▶ [WHAT YOU ARE ASKED TO DO]: Whenever the word "उपलब" appears in a line of the listing, copy that line.

--*--

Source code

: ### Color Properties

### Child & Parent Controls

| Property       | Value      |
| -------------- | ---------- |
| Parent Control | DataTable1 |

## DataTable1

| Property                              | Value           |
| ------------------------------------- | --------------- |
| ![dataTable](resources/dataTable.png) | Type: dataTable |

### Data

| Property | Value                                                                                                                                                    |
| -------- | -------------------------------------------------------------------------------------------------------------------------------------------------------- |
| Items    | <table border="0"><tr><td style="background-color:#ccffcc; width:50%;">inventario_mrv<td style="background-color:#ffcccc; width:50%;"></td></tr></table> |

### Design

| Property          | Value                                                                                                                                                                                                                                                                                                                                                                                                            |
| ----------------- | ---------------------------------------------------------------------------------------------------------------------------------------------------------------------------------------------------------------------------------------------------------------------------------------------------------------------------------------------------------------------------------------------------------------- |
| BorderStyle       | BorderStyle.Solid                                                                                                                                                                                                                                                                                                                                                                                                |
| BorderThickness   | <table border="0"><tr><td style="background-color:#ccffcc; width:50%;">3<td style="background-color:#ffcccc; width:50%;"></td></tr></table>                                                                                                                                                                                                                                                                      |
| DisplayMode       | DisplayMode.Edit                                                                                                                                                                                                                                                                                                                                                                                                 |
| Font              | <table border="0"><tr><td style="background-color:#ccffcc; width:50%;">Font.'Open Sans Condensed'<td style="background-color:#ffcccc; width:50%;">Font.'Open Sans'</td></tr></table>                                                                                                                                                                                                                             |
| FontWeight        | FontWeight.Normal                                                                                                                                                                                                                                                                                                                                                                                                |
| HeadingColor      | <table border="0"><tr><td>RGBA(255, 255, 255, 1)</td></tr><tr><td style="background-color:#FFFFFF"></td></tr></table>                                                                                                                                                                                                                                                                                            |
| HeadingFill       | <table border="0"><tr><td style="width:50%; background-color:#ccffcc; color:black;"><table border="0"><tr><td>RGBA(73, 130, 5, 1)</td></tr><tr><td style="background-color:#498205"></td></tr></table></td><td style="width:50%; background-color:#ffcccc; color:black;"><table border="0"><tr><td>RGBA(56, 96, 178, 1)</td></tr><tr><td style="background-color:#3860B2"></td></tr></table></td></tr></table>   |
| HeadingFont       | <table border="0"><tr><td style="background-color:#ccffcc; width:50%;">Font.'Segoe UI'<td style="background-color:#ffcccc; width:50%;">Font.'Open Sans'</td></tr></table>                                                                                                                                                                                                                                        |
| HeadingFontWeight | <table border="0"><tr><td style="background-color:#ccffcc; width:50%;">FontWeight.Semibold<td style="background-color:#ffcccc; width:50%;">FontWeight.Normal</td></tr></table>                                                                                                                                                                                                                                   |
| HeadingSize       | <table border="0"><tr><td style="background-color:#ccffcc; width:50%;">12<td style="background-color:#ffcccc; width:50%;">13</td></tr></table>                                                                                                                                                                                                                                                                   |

--*--

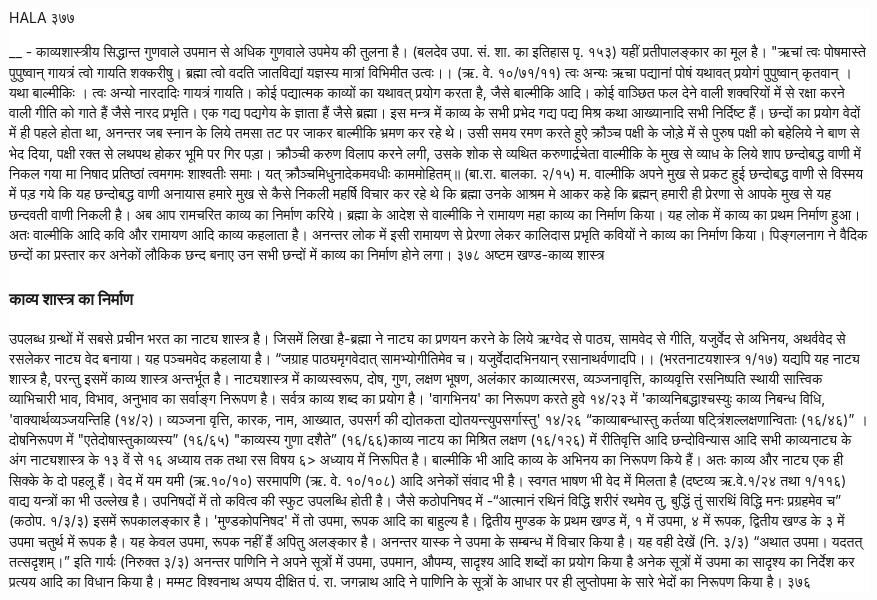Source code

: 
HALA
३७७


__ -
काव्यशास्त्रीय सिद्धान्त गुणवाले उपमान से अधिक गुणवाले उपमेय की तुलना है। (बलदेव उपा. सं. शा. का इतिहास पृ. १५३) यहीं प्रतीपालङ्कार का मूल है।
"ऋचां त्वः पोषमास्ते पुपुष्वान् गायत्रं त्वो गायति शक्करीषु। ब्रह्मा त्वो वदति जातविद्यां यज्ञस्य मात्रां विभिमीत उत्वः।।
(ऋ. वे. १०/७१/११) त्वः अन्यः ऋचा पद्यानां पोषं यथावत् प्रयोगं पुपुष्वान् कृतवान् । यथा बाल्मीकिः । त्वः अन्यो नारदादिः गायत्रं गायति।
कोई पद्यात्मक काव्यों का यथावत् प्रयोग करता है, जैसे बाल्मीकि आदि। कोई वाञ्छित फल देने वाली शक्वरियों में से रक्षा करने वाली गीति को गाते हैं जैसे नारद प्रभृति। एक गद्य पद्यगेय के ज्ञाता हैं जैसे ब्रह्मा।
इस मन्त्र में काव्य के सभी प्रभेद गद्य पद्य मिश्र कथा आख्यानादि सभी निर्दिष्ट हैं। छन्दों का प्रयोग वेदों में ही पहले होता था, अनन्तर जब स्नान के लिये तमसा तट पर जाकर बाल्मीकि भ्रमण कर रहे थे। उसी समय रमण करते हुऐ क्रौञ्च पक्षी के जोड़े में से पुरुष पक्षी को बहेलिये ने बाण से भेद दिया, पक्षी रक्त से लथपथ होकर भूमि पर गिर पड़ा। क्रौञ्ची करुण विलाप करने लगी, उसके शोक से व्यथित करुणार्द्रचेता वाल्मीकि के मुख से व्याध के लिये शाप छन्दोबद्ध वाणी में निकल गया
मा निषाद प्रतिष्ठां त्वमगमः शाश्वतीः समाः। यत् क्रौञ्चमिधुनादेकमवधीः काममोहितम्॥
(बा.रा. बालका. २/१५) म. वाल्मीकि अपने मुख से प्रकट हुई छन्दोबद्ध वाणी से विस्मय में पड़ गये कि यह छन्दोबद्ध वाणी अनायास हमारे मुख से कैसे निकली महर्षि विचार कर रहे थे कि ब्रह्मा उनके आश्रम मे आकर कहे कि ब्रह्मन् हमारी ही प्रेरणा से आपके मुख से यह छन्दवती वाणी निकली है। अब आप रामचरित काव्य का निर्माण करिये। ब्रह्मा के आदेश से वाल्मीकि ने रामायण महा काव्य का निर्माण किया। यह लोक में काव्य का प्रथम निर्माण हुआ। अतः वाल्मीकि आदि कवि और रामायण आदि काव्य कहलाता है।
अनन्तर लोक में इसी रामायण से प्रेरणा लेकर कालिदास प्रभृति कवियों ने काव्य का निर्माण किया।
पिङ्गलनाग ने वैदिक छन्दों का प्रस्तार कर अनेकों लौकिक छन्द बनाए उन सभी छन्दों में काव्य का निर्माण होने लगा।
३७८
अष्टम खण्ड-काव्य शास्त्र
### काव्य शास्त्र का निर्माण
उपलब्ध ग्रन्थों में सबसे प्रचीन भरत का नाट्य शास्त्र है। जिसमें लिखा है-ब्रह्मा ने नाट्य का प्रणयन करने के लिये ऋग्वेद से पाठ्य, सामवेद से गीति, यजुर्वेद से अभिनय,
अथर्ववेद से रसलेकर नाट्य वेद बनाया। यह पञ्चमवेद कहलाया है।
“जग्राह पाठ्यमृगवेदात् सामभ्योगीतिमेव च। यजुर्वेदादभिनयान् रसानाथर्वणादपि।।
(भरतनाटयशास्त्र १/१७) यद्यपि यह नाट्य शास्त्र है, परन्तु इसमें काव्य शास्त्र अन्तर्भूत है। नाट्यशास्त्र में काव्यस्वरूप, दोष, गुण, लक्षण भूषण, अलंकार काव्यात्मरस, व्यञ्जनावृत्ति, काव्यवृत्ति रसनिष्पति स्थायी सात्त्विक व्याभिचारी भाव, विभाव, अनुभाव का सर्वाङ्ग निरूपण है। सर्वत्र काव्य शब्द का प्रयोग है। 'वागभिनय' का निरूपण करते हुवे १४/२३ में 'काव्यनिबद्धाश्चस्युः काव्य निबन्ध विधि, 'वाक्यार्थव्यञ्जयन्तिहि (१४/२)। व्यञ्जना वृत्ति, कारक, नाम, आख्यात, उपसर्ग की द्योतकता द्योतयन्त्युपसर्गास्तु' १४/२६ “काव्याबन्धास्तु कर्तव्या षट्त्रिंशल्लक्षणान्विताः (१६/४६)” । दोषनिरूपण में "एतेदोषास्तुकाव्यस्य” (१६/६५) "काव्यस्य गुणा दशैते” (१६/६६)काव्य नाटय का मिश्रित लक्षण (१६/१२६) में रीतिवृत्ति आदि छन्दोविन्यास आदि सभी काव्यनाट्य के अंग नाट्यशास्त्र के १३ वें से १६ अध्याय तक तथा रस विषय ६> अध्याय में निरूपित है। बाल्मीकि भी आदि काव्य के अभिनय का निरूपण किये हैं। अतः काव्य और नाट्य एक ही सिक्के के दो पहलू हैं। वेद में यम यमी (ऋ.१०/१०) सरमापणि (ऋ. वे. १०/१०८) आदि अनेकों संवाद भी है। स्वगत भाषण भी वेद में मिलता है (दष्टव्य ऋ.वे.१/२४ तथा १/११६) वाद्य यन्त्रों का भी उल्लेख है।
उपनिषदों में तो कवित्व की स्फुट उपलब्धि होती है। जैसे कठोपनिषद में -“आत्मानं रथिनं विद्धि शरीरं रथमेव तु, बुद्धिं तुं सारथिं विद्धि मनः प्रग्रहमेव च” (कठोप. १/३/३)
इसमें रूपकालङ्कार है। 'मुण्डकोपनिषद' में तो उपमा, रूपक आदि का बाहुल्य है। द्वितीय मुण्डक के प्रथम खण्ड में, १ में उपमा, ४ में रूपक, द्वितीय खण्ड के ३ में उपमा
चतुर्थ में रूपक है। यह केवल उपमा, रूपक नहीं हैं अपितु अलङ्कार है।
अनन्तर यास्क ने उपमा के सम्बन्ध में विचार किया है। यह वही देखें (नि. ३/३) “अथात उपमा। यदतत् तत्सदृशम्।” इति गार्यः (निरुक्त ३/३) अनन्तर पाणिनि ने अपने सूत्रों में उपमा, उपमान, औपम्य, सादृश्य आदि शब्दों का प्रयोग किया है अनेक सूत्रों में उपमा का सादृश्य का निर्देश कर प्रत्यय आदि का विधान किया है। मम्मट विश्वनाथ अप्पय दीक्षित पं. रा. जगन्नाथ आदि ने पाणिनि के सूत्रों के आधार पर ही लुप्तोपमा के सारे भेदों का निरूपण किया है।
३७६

--*--

▶ [ANSWER]:
उपलब्ध ग्रन्थों में सबसे प्रचीन भरत का नाट्य शास्त्र है। जिसमें लिखा है-ब्रह्मा ने नाट्य का प्रणयन करने के लिये ऋग्वेद से पाठ्य, सामवेद से गीति, यजुर्वेद से अभिनय,
उपनिषदों में तो कवित्व की स्फुट उपलब्धि होती है। जैसे कठोपनिषद में -“आत्मानं रथिनं विद्धि शरीरं रथमेव तु, बुद्धिं तुं सारथिं विद्धि मनः प्रग्रहमेव च” (कठोप. १/३/३)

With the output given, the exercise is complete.